Bitcoin is not volatile
See past the noise to find the signal within the price swings.
Skepticism toward the idea of saving in bitcoin is common, and not entirely unjustified. Bitcoin has fallen more than 75% from its all-time highs multiple times, and its price can swing by double-digit percentages in a single day. When it comes to savings reserved for short-term needs like bills or rent, that kind of volatility is a real problem.
But the picture changes significantly when we focus on longer-term savings. While it's genuinely difficult to predict whether bitcoin's price will be higher or lower tomorrow, next week, or even next year, the data shows that uncertainty tends to dissipate over a span of several years. When viewing bitcoin's price as a smoother three-to-four year moving average, something striking emerges: bitcoin's average price has only ever moved in one direction, upward.
Strip out the volatility
View bitcoin's price history according to different moving average windows.
Weekly closing prices, July 18, 2010 to present. Prior to July 2010 no continuous market price for bitcoin existed. Moving averages are trailing — longer windows begin further into the dataset as earlier weeks are consumed by the average. Data: CoinMetrics.
This holds true even without smoothing. No date in bitcoin's history can be found where the price wasn't higher four years later. If you bought at the peak before the crash in December 2017, a full recovery took three years, and after four years the price was 200% higher. If you bought at the peak before the crash in November 2021, a full recovery took a little more than two years, and after four years the price was 50% higher.
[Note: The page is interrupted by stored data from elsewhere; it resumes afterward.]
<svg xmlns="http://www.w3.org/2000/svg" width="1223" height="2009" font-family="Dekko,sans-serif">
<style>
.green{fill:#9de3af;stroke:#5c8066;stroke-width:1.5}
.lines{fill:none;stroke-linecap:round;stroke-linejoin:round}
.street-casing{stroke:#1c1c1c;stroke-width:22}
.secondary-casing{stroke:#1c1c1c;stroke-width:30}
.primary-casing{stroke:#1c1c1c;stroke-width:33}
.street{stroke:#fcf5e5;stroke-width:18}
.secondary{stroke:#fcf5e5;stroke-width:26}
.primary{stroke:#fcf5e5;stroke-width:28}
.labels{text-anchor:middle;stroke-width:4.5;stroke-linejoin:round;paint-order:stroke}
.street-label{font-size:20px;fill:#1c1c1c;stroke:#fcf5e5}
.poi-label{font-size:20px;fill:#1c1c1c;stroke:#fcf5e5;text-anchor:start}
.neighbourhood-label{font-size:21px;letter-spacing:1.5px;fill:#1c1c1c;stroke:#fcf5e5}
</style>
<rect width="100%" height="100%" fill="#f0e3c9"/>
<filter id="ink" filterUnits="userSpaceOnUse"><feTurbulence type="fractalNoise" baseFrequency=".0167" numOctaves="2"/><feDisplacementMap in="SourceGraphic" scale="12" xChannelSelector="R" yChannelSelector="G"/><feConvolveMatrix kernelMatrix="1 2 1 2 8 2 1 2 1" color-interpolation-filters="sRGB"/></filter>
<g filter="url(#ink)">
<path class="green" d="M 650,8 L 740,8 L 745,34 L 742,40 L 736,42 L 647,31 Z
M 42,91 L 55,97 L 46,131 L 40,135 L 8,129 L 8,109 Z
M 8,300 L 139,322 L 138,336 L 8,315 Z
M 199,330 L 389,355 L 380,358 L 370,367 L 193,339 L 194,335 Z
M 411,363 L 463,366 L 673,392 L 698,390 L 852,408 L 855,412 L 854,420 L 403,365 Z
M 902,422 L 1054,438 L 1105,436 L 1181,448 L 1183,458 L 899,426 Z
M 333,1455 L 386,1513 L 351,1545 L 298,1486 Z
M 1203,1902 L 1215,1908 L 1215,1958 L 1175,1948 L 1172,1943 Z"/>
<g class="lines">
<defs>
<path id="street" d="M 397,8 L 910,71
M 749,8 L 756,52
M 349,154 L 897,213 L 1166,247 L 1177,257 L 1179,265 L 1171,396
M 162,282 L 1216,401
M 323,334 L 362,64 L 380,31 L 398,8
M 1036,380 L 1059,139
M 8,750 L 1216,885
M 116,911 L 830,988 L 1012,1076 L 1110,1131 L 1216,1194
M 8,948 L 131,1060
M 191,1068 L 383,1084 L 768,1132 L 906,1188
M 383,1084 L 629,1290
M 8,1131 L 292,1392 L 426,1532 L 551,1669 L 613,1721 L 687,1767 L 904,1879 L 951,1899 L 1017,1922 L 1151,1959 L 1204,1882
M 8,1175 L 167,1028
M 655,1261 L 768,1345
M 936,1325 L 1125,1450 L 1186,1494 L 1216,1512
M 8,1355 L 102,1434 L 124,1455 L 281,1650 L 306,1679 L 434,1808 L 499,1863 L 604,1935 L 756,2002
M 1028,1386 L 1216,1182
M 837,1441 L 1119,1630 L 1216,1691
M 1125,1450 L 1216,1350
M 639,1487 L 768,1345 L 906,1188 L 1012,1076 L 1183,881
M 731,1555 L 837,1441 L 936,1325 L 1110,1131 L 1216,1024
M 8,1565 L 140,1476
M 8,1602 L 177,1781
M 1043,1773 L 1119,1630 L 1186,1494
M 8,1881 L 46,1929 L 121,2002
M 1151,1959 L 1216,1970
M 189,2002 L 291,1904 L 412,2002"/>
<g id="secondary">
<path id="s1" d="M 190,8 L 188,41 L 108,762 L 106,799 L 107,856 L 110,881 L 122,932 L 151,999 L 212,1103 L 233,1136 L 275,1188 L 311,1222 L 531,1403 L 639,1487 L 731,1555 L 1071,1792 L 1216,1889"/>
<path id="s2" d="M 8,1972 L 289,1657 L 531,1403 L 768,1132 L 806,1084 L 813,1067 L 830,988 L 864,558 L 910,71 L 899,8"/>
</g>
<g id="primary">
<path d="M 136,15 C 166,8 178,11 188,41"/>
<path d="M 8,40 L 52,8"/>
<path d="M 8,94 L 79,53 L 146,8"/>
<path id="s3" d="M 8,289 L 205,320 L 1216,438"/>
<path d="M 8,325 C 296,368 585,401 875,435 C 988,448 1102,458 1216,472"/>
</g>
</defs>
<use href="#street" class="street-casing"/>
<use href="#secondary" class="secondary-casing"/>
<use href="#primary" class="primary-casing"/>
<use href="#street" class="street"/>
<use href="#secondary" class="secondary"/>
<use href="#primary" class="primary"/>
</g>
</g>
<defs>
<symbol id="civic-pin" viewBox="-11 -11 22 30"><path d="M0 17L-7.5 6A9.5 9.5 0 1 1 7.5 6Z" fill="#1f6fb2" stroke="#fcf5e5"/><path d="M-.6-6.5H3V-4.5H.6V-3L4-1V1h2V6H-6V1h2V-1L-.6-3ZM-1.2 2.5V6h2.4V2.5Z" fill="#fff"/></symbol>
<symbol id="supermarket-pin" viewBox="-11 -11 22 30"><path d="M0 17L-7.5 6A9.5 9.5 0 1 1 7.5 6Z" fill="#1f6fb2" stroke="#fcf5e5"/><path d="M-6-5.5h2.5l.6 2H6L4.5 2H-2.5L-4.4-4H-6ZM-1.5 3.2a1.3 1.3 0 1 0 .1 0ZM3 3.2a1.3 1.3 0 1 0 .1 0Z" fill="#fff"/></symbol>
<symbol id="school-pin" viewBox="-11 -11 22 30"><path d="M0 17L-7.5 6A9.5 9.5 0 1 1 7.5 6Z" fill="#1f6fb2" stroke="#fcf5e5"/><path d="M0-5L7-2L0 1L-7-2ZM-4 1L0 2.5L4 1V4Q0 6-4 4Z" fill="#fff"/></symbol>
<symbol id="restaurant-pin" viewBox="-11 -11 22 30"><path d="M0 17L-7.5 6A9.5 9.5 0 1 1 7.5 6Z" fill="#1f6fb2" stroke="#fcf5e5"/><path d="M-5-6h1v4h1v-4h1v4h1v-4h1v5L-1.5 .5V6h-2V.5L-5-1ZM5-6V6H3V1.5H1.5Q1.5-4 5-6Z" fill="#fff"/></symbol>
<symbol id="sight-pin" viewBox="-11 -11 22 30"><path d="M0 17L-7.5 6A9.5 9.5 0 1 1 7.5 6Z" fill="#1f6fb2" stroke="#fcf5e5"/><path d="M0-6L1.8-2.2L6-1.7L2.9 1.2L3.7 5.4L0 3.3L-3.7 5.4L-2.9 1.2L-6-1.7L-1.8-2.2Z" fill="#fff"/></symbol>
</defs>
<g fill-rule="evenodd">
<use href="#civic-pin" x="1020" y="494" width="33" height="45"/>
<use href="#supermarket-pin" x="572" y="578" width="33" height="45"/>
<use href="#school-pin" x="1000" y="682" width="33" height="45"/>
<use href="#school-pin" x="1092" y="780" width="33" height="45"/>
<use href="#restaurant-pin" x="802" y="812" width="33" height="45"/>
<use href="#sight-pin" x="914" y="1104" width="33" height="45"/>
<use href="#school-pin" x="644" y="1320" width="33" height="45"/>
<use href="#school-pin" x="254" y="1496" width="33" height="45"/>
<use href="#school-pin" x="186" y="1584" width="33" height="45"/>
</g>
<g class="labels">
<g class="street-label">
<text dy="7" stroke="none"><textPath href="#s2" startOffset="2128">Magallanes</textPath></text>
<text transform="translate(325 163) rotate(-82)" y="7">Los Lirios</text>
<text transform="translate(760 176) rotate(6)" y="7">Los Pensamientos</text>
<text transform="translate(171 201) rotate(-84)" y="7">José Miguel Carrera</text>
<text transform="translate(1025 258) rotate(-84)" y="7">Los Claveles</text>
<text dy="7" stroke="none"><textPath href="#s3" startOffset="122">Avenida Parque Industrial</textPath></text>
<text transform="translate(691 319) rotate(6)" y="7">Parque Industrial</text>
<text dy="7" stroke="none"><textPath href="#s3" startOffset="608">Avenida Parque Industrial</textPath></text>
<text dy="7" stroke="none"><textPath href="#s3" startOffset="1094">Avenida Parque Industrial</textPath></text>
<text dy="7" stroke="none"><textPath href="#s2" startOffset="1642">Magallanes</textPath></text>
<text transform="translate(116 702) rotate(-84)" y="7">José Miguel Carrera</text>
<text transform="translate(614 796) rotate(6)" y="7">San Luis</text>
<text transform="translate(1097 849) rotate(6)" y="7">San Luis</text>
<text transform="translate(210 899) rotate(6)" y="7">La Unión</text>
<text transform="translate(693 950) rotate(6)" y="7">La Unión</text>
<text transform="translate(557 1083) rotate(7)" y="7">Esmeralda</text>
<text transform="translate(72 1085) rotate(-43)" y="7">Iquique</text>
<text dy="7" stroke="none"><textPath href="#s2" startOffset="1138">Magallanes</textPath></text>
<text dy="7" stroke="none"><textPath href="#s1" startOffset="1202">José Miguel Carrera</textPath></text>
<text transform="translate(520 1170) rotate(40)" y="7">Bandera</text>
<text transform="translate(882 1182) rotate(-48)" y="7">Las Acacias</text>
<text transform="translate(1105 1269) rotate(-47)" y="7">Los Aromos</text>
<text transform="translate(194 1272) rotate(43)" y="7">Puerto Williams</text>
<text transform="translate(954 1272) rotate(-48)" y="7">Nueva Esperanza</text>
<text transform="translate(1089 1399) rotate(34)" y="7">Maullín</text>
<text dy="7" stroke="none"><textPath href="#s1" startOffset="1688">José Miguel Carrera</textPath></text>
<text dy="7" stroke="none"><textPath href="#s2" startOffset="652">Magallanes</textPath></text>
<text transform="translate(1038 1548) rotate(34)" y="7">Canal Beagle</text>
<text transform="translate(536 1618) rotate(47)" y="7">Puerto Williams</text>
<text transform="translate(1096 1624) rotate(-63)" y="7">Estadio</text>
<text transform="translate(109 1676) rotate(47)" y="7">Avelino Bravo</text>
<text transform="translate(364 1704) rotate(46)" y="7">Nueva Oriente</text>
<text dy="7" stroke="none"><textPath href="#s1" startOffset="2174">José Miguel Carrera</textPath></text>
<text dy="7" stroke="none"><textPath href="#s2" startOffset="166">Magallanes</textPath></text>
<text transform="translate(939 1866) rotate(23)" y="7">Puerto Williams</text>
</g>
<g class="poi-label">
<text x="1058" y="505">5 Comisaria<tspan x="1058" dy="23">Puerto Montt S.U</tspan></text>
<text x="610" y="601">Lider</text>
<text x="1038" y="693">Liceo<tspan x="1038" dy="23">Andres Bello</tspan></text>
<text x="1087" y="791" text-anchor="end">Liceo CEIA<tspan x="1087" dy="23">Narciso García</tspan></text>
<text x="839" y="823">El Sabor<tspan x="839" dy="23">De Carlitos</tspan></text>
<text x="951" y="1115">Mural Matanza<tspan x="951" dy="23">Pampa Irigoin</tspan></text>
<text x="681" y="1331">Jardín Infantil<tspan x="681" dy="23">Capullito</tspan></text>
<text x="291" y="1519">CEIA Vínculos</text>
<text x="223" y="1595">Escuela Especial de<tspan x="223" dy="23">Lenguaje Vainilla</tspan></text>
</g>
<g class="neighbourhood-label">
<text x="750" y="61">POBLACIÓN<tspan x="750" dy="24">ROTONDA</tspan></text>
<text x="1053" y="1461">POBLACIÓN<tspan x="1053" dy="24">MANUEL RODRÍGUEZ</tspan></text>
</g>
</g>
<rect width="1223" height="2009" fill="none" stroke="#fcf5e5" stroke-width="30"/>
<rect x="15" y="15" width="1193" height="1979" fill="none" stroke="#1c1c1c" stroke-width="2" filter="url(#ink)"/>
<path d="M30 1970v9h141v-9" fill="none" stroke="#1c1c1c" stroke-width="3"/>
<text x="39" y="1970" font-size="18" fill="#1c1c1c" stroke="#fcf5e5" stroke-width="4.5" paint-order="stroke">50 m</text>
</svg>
It's possible to analyze the full range of outcomes across all holding durations historically. With the tool below, you can investigate those outcomes alongside the results for holding gold, the S&P 500, and the dollar in the 21st century. The outcome is consistent: bitcoin has carried the most downside risk over shorter spans, and the least downside risk over longer ones.
Historical returns by holding duration
How long you hold shapes how much risk you take on
Gold & S&P 500: Jan 2000 – Mar 2026 · Bitcoin: Jan 2013 – Mar 2026 · Monthly closes
The volatility that concerns savers is the kind that leaves the direction of value uncertain. Across bitcoin's 15-year price history, that kind of uncertainty simply disappears once bitcoin has been held for more than three years. The price has always been higher, and the only question is by how much, leaving little room for disappointment when the goal is simply to preserve value.